-- Directive --
All of the records below need to be written out exactly, but without the pictures.
--------------------------------
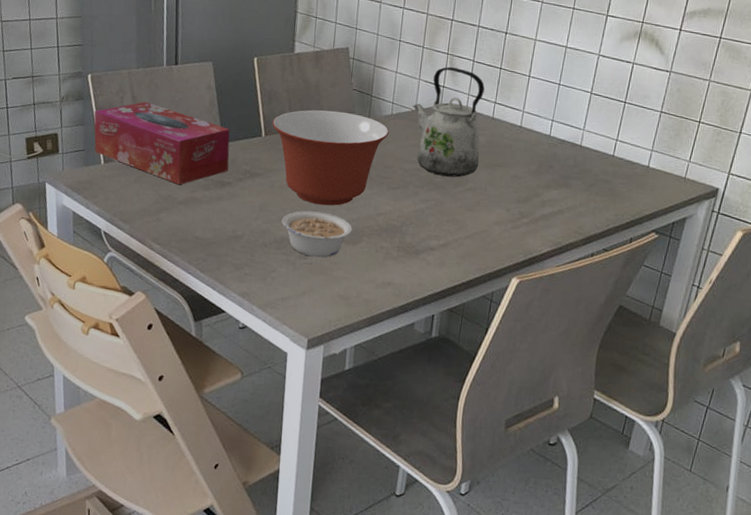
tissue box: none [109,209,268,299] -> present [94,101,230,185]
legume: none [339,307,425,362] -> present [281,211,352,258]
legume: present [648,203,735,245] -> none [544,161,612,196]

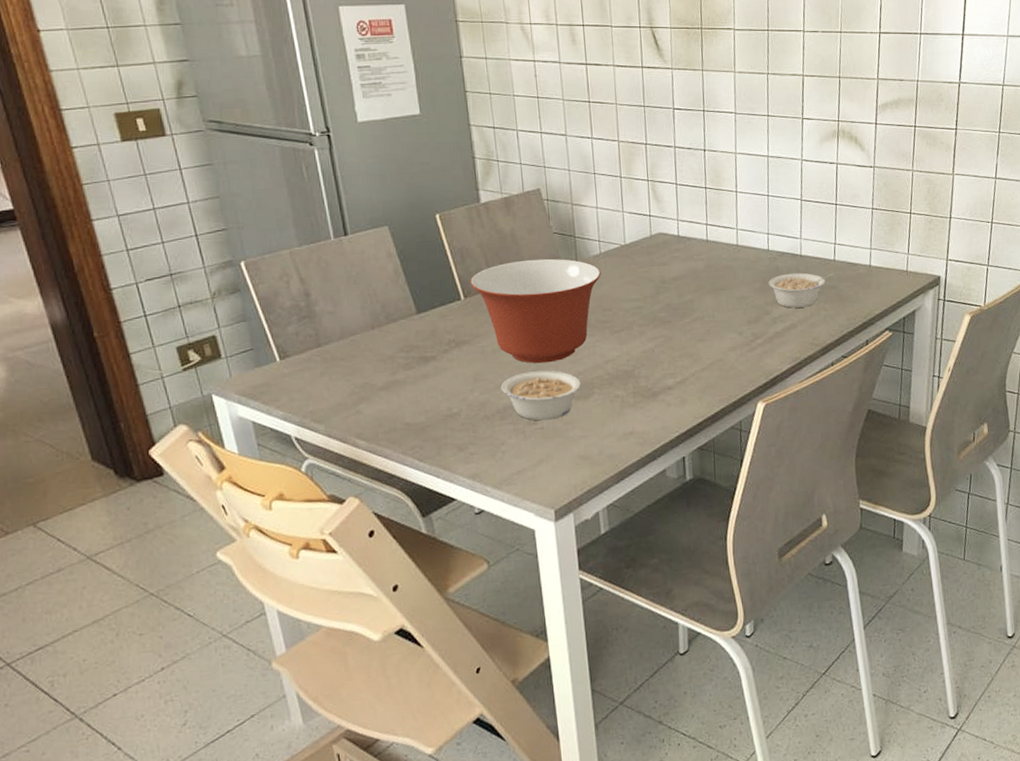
tissue box: present [94,101,230,185] -> none [256,282,429,370]
kettle: present [413,66,485,178] -> none [621,193,702,310]
legume: none [544,161,612,196] -> present [769,273,836,308]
--------------------------------
-- Your response --
tissue box: none [109,209,268,299] -> present [94,101,230,185]
legume: none [339,307,425,362] -> present [281,211,352,258]
legume: present [648,203,735,245] -> none [544,161,612,196]

tissue box: present [94,101,230,185] -> none [256,282,429,370]
kettle: present [413,66,485,178] -> none [621,193,702,310]
legume: none [544,161,612,196] -> present [769,273,836,308]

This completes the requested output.